The 37-year-old man known only as M had been held under controversial anti-terrorism laws at the maximum security Belmarsh prison in South-East London.
His release came after Home Secretary David Blunkett lost a challenge at the Court of Appeal to a ruling by the Special Immigration Appeals Commission that the detention without charge or trial was unjustified.
The dramatic announcement came after a panel of judges headed by the Lord Chief Justice, Lord Woolf, ruled that SIAC’s decision was not defective and there was no prospect of a full appeal succeeding.
M’s solicitor, Gareth Peirce, said that she had telephoned his wife with the news.
“She has had so many disappointments up to this point.”
She added: “It’s seen as fundamentally unlawful and wrong for individuals to not be told the case against them and to be locked up indefinitely without trial.

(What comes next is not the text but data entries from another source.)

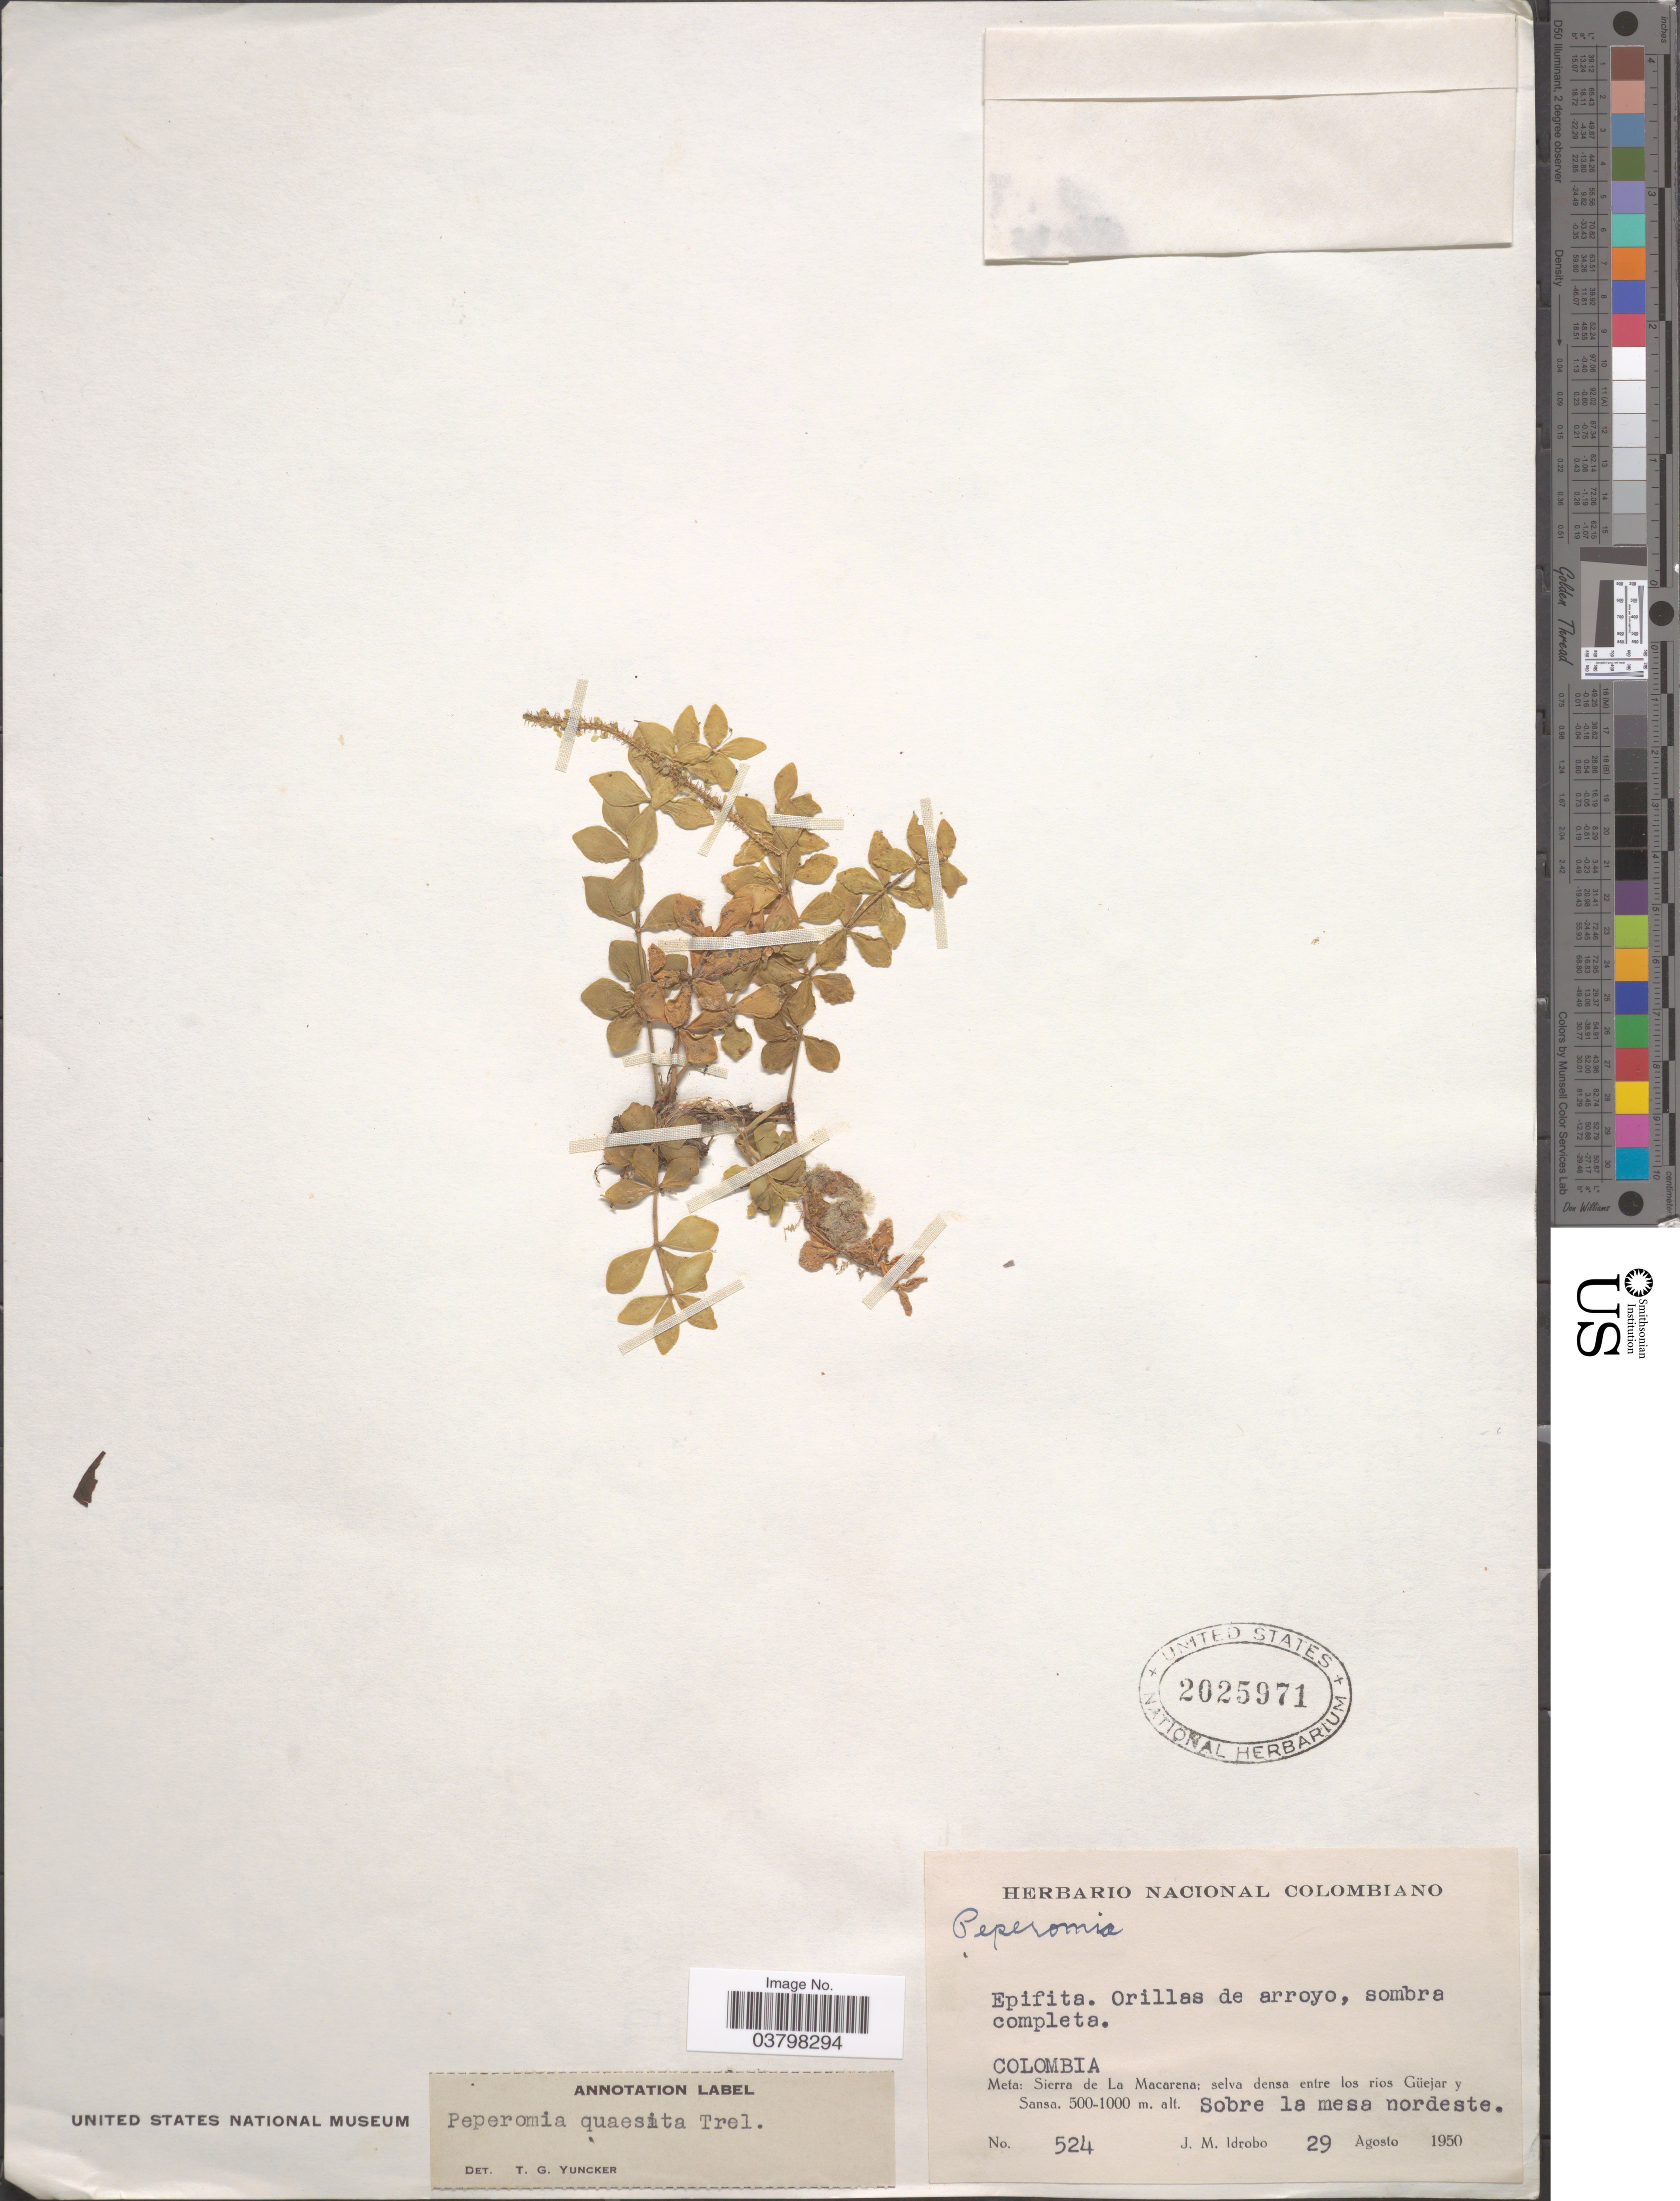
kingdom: Plantae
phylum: Tracheophyta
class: Magnoliopsida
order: Piperales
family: Piperaceae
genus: Peperomia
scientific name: Peperomia quaesita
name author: Trel. in J.F. Macbr.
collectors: J. M. Idrobo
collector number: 524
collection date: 1950-08-29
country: Colombia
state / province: Meta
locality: Sierra de La Macarena: selva dense entre los ríos Güejar y Sansa. Sobre la mesa nordeste.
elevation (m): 500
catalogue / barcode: US 2025971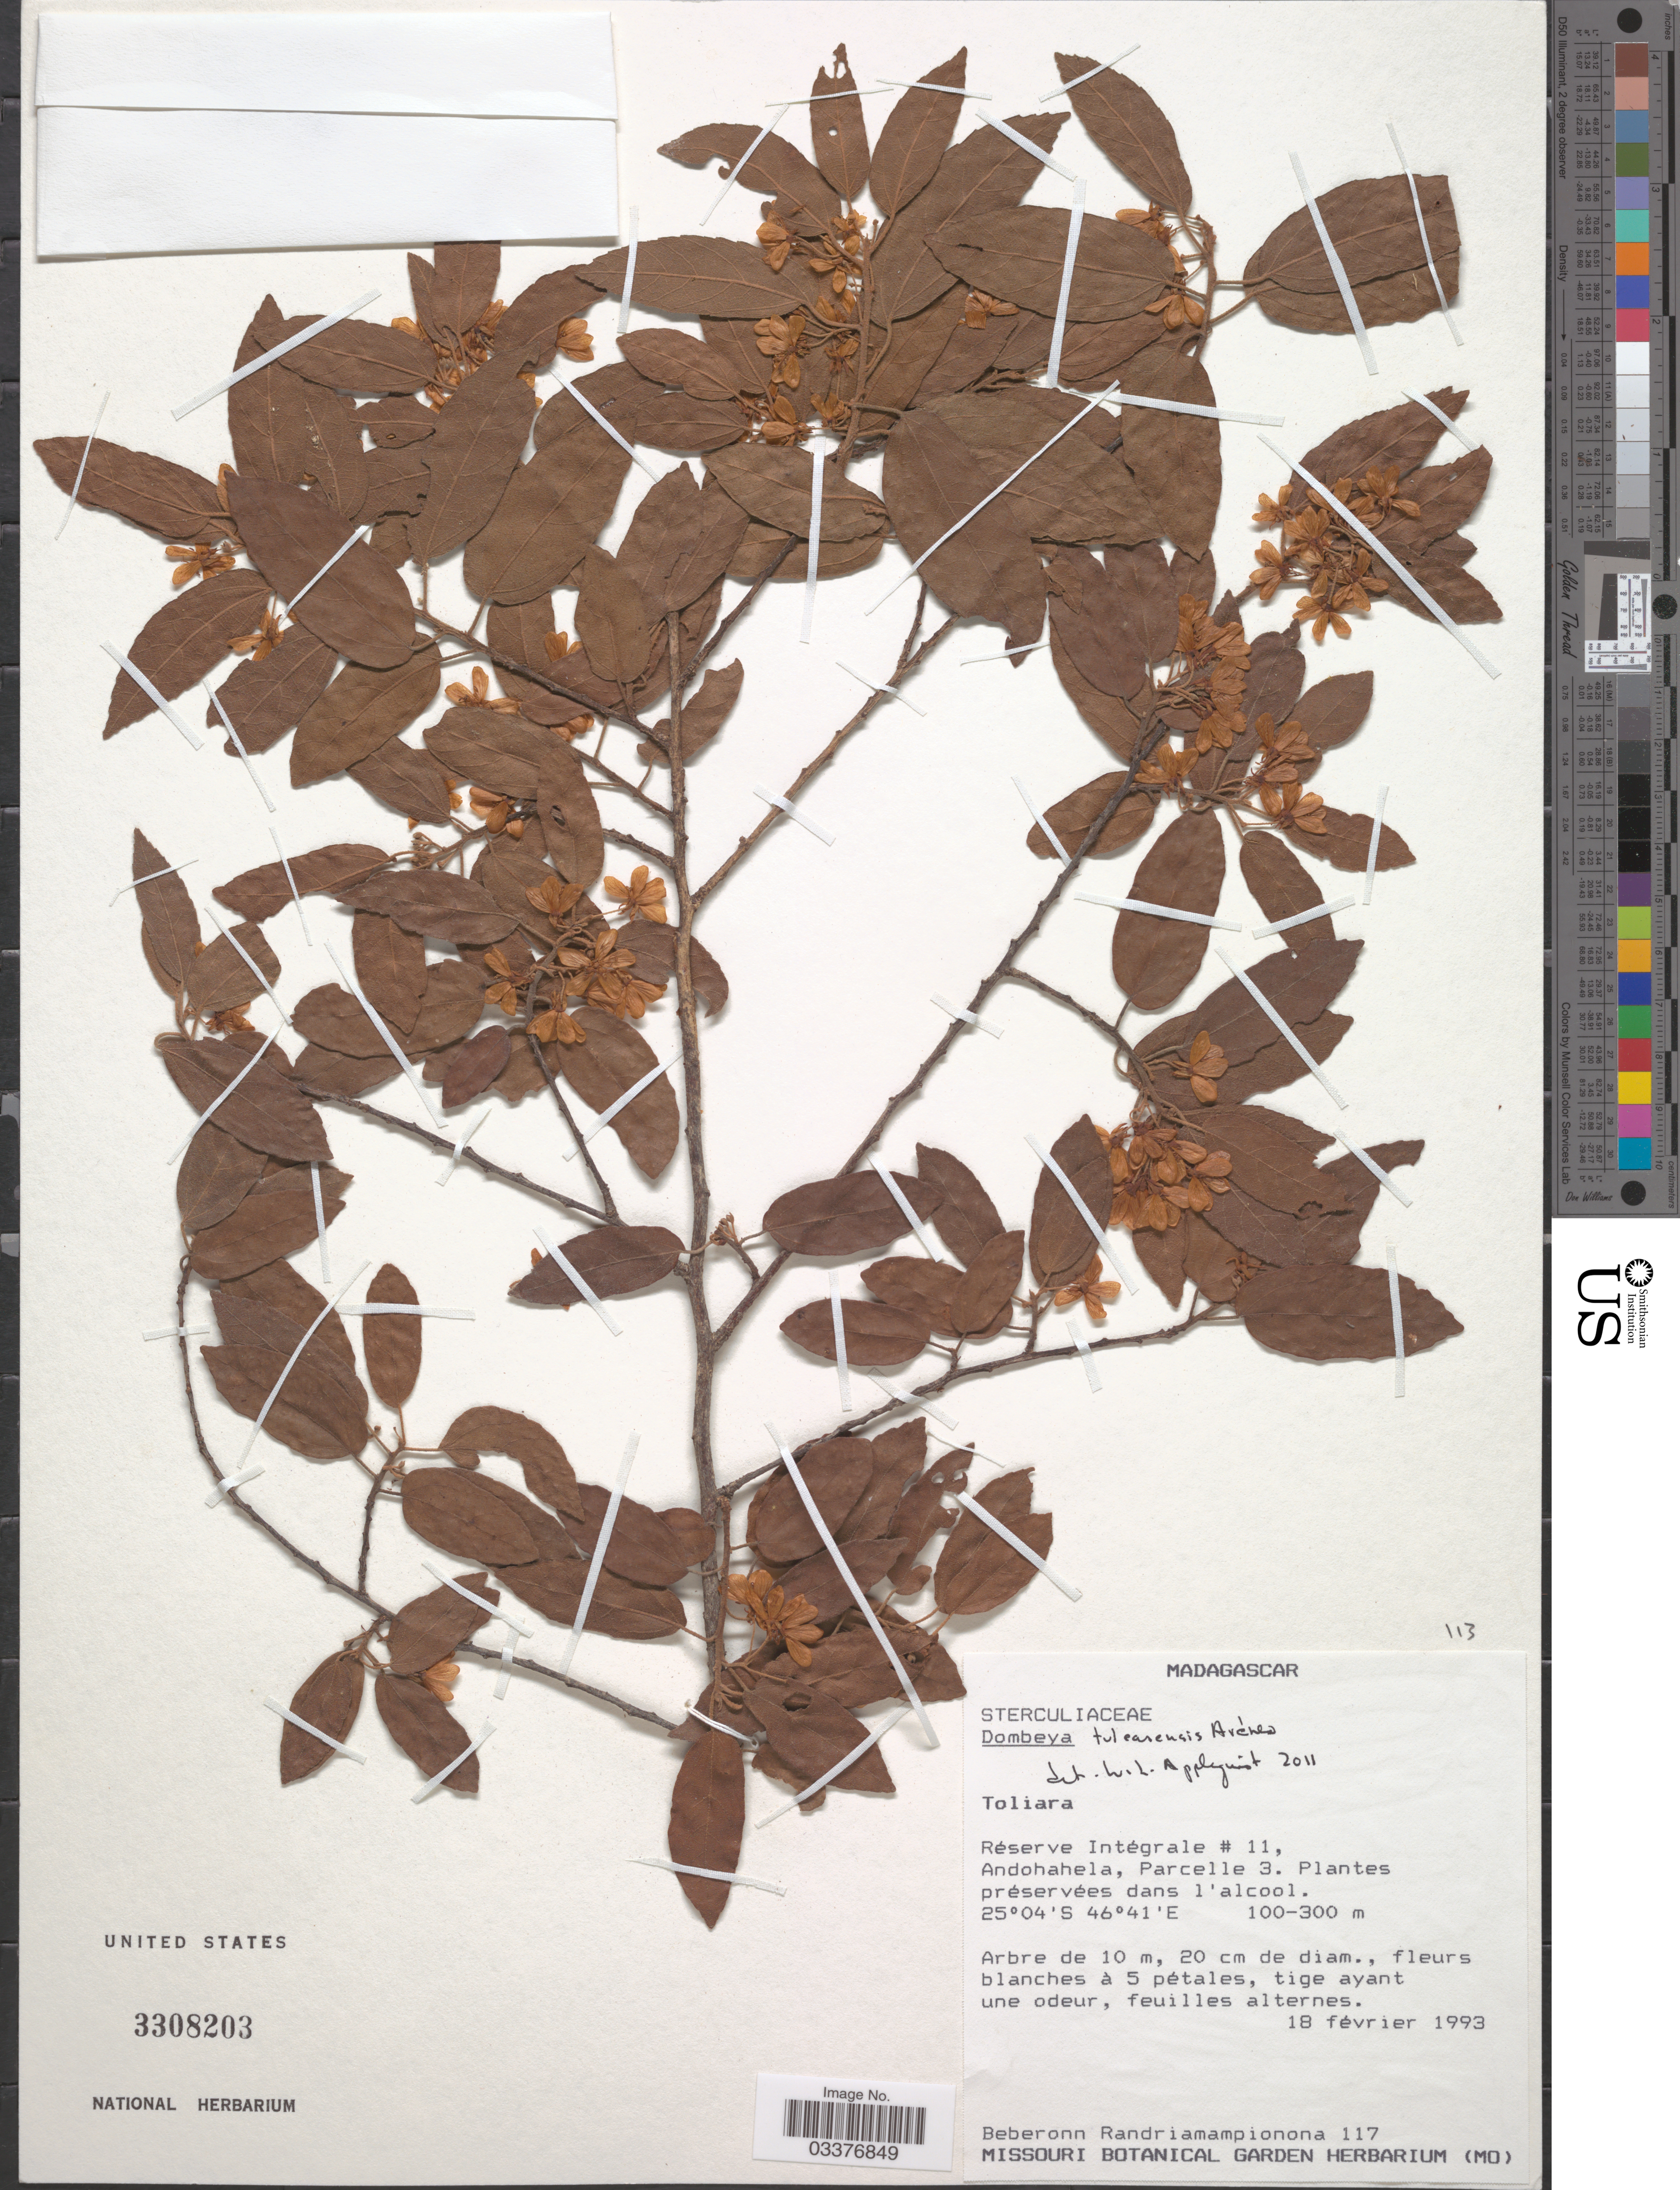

“There is absolutely no doubt that the detainees and their families are now for the most part suffering every kind of psychiatric and psychological effect.
“There is no doubt that indefinite detention and a failure to inform people of the evidence presents the most Kafkaesque predicament in which it is most difficult for an individual to retain his sanity.”
M, who has the right to remain anonymous under SIAC rules, was the first of 13 people held under the Anti-Terrorism, Crime and Security Act to successfully appeal against his detention.
Ms Peirce said she did not understand why SIAC had decided to free M but dismiss the applications of the 12 other men being held without trial by the Government.
These are now expected to mount a legal challenge against their internment by appealing separately to the Court Of Appeal.
She said she had not yet thought about whether to sue the Government for compensation for M.
Lord Woolf heard the first one-and-a-half hours of the case in public on Wednesday before excluding not only the media and public but also the detainee’s own lawyers.
Wyn Williams QC, for the Home Secretary, asked for the case to go into camera because his argument involved matters of national security.
He asked the court to overturn a decision by SIAC that the Home Secretary had ordered M to be held at Belmarsh on “wholly unreliable evidence”.
Mr Williams said in open court that SIAC had accepted that M was a member of an extremist Islamic movement in Libya, had fought with fellow Mujahedeen in Afghanistan, had been involved in procuring arms to attack Colonel Gadaffi’s regime and had transferred money to Fahdal Saadi, who is suspected of having links with al Qaida.